» SOURCE PASSAGE:
----------------------------------------
Canola TV-PCOM Agronomist Counsels Careful Assessment, Patience with Current Canola Crop

Fri, 18 Jan 2013 22:46:47 CST

Canola TV-PCOM Agronomist Counsels Careful Assessment, Patience with Current Canola Crop
Compared with last year, farmers are looking at their canola fields and seeing a vast difference. Last year’s fields were full and green where this year’s are looking flat and dry. Agronomist Heath Sanders with Producers Cooperative Oil Mill has been out surveying fields across the state and says while fields don’t look as good as they did last year, the crop is not as bad off as it might look. Sanders spoke recently with Radio Oklahoma Network’s Farm Director Ron Hays on Canola TV. (You can watch the interview on Canola TV by clicking in the video box at the bottom of this story.)


“We’ve been getting a lot of calls this year from farmers, either first time growers or maybe a second-year grower. Where last year our canola stayed green throughout the fall, winter, and spring, it went into dormancy, but it didn’t look like it did. This year when you go out and look at a canola field, it looks really brown, the leaves are crunchy, it’s shrunk down a lot flatter to the soil. That’s typically what we see with winter canola. So, I’ve been getting a lot of calls from farmers asking me ‘Is this stuff going to make it? Is it alive?’ Yes. If it’s got good size on it going into fall, and as long as that crown is still green, that canola plant is still alive.”


Sanders said appearances can be deceiving and producers need to get out into their fields and take a close look at the plants.
----------------------------------------
Data excerpts
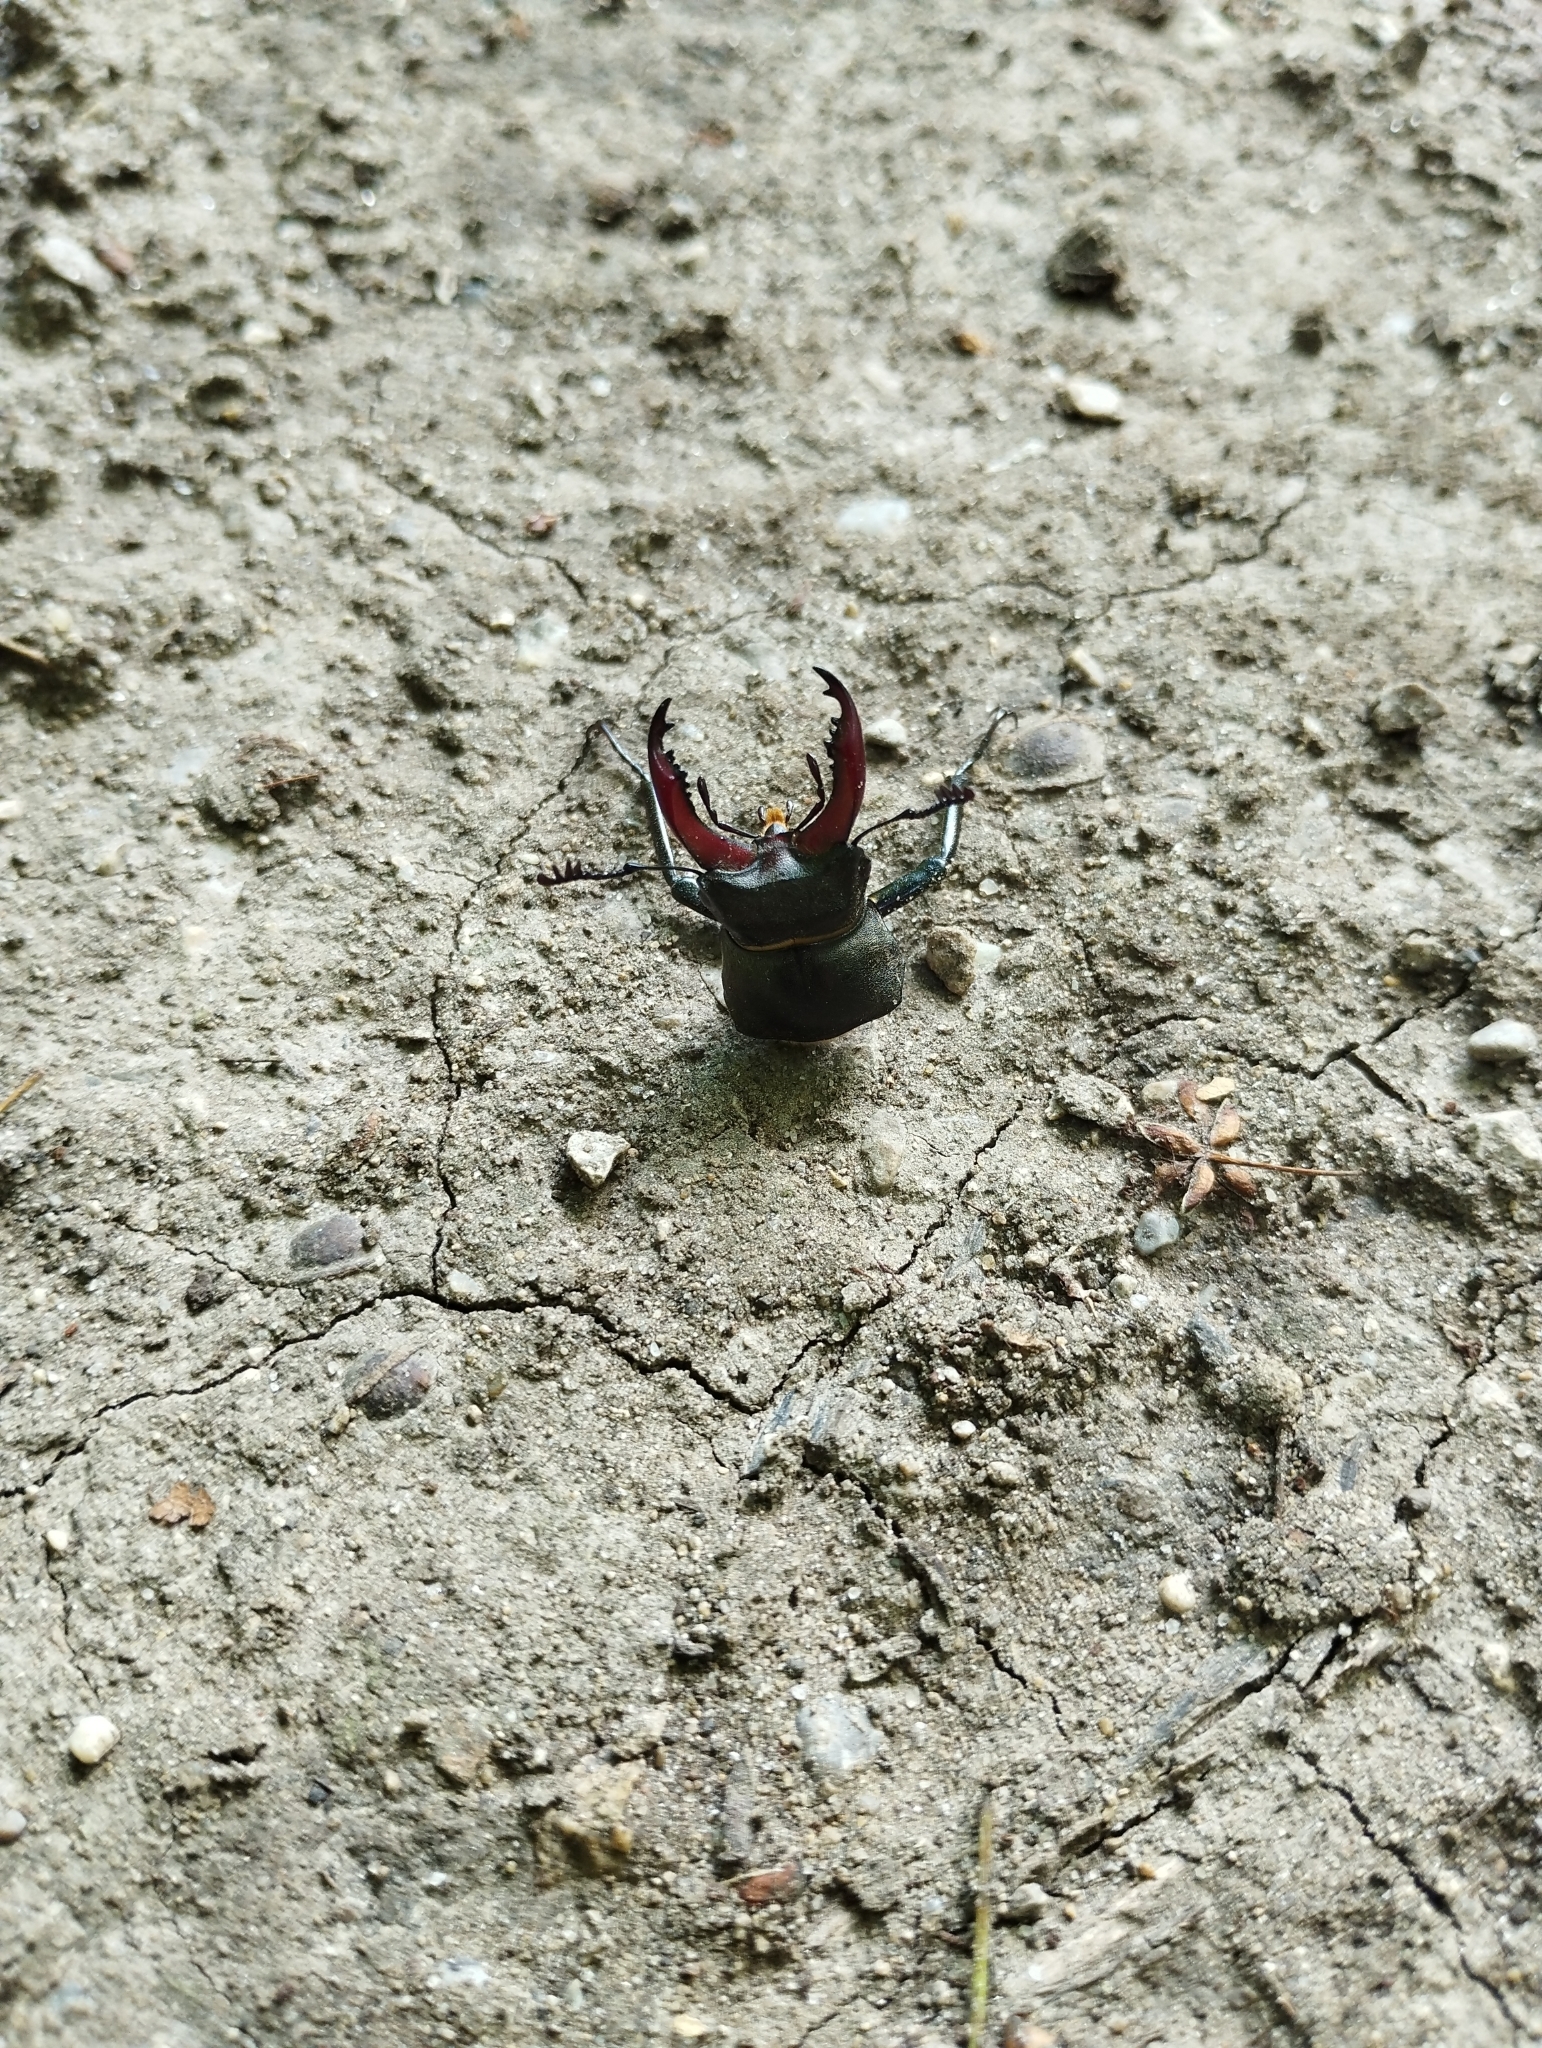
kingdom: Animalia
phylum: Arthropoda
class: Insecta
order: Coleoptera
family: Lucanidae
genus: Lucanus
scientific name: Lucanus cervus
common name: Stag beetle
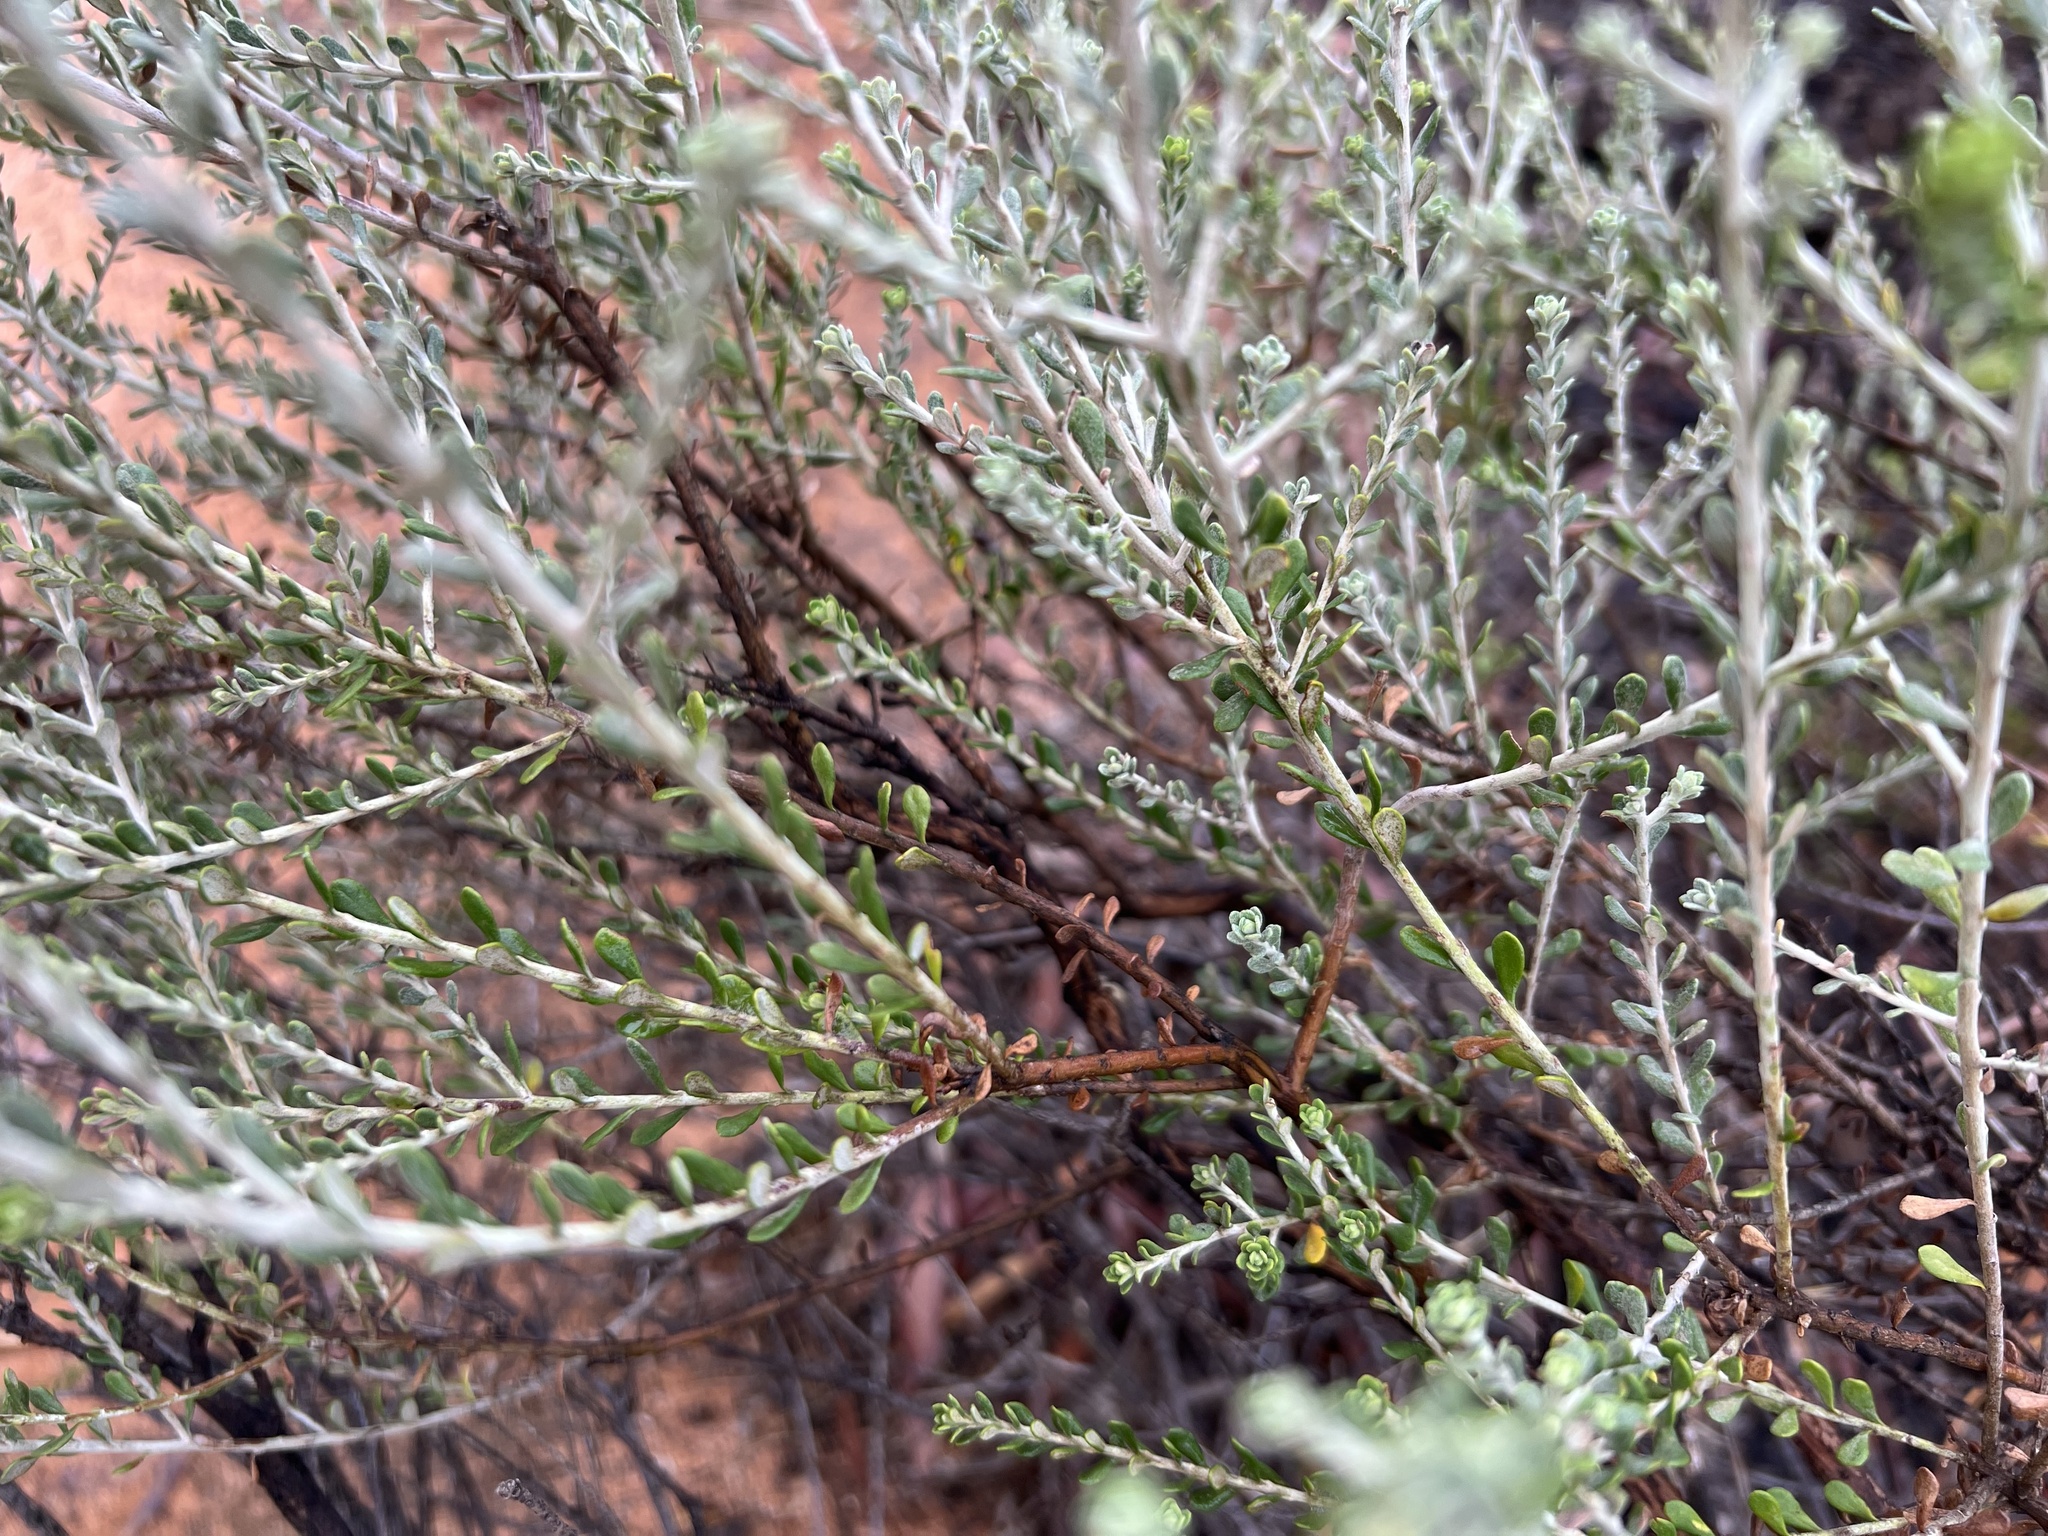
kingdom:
----------------------------------------
» CHALLENGES:
(1) Turn the rows into a JSON list of strings with one string per line and no blank lines, starting at the line that has "order: Coleoptera" and going to the end of the rows. Leave the pictures out.
(2) Pick up the canola article where it stops and keep writing it.
The canola article and the rows have nothing to do with each other.

» RESPONSES FOR EACH TASK:
(1)
[
  "order: Coleoptera",
  "family: Lucanidae",
  "genus: Lucanus",
  "scientific name: Lucanus cervus",
  "common name: Stag beetle",
  "kingdom:"
]

(2)
“From the road it’s hard to see, but when you walk across the field and your getting down and looking at those plants, if there’s one leaf that’s still green on the inside of that crown, then that canola plant is still alive.”


Sanders said the little bit of rain we received recently has been helpful, but the crop could now use a little warmer weather.


“The rain that we received a week or so ago was a huge rain for this time of the year. It will help us. We have got really small canola. We’ve got really small wheat out there. But when we got that rain, a few days later it got extremely cold. And, so, everything really shrunk down then. We need some warmer days. We need to, hopefully, be able to get some more moisture. This moisture will help as our days continue to warm up and get longer then this crop is going to green up and farmers are going to be able to evaluate exactly what they have out there in the field.


“Canola can not look very good this time of the year and come back in the spring and it’s just like unbelievable. We didn’t think nothing was there. So, canola has the ability to compensate for a lot of space.”


Where wheat has a tendency to fill in the rows somewhat, canola is not as quick to do that, Sanders says. Over time, however, the plants will eventually grow bigger and spread out to fill in those gaps.


“Never give up on it. I’ve been fooled many times by thinking nothing was going to make and it was pretty good for what it had been through.”


Sanders said winter hardiness has improved year by year as canola varieties have developed.


If we start getting more moisture in the next 30 to 60 days, Sanders says there are a number of things producers need to watch for.


“The things that pop into my mind are adding that additional nitrogen top dressing, making those applications throughout the field, possibly looking at insects, but most importantly looking at their weed situation and assessing that. I like to see a two-pass system with a herbicide that way whatever weeds they didn’t get killed in the fall they can get in the spring. Granted, we have been dry, but we will get some escapes and get some up throughout the winter, regardless.”


If farmers don’t get some rain soon, however, Sanders said they should begin looking at alternate plans.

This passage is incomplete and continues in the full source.